Hamilton will be desperately hoping the Shanghai International Circuit delivers a sixth as he bids to claw back some of the 17-point deficit to championship leader Vettel in the overall standings.
“It’s always been a good track for me,” said Hamilton, who finished third in Bahrain on Sunday after starting ninth due to a gearbox penalty.
“So I really hope that I’m able to climb the ladder and get back to where we’ve been working towards being in the last two races.”
Wins in the Australian season-opener and Bahrain means the momentum for the moment is with Vettel, the first Ferrari driver since Michael Schumacher in 2004 to start the year with successive wins.
The last time a driver failed to win the championship after winning the opening two races was in 1982, when Alain Prost started strongly but lost out to Keke Rosberg.
Hamilton can still take comfort from last year, when he clinched his fourth championship despite Vettel also winning in Australia and Bahrain, which was the third race of that season.

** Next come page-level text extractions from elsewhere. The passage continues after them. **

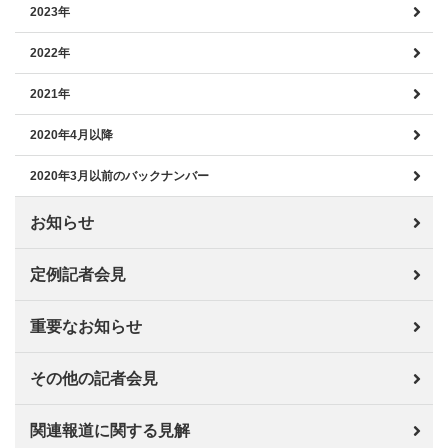
2023年
2022年
2021年
2020年4月以降
2020年3月以前のバックナンバー
お知らせ
定例記者会見
重要なお知らせ
その他の記者会見
関連報道に関する見解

He can also draw encouragement from the speed and reliability of his Mercedes, with the Briton poised to set a Formula One record on Sunday of 28 successive races in the points.
Hamilton had a clear edge over Ferrari in Melbourne and teammate Valtteri Bottas came within a second of snatching victory from pole-sitter Vettel in Bahrain.
“That… was the minimum result we should expect with both Red Bulls and (Vettel’s teammate) Kimi (Raikkonen) out of the race,” Mercedes team boss Toto Wolff said.
“So we started to analyse what went wrong in Bahrain in order to improve for China and come back stronger.”
The defending constructors’ champions have won the Chinese race five times in the last six years, including four in succession, whereas Ferrari last won it in 2013.
“It’s a tricky one to get everything right,” Vettel, also a four-time world champion, said in Bahrain. “But if we do, like this weekend, and we find the sweet spot, then I’m pretty confident that we can do well there as well.”
Red Bull are also yet to show their hand, with both Daniel Ricciardo and Max Verstappen retiring in the first five laps in Bahrain.
The former champions have finished on the podium in Shanghai in the last two years and could still make it a three-way fight.
“It will swing from race track to race track,” Wolff added in Bahrain. “I think that’s going to be the model of the season.”
Big Question: Lewis, Seb or neither on the top step of the podium in Shanghai on Sunday afternoon?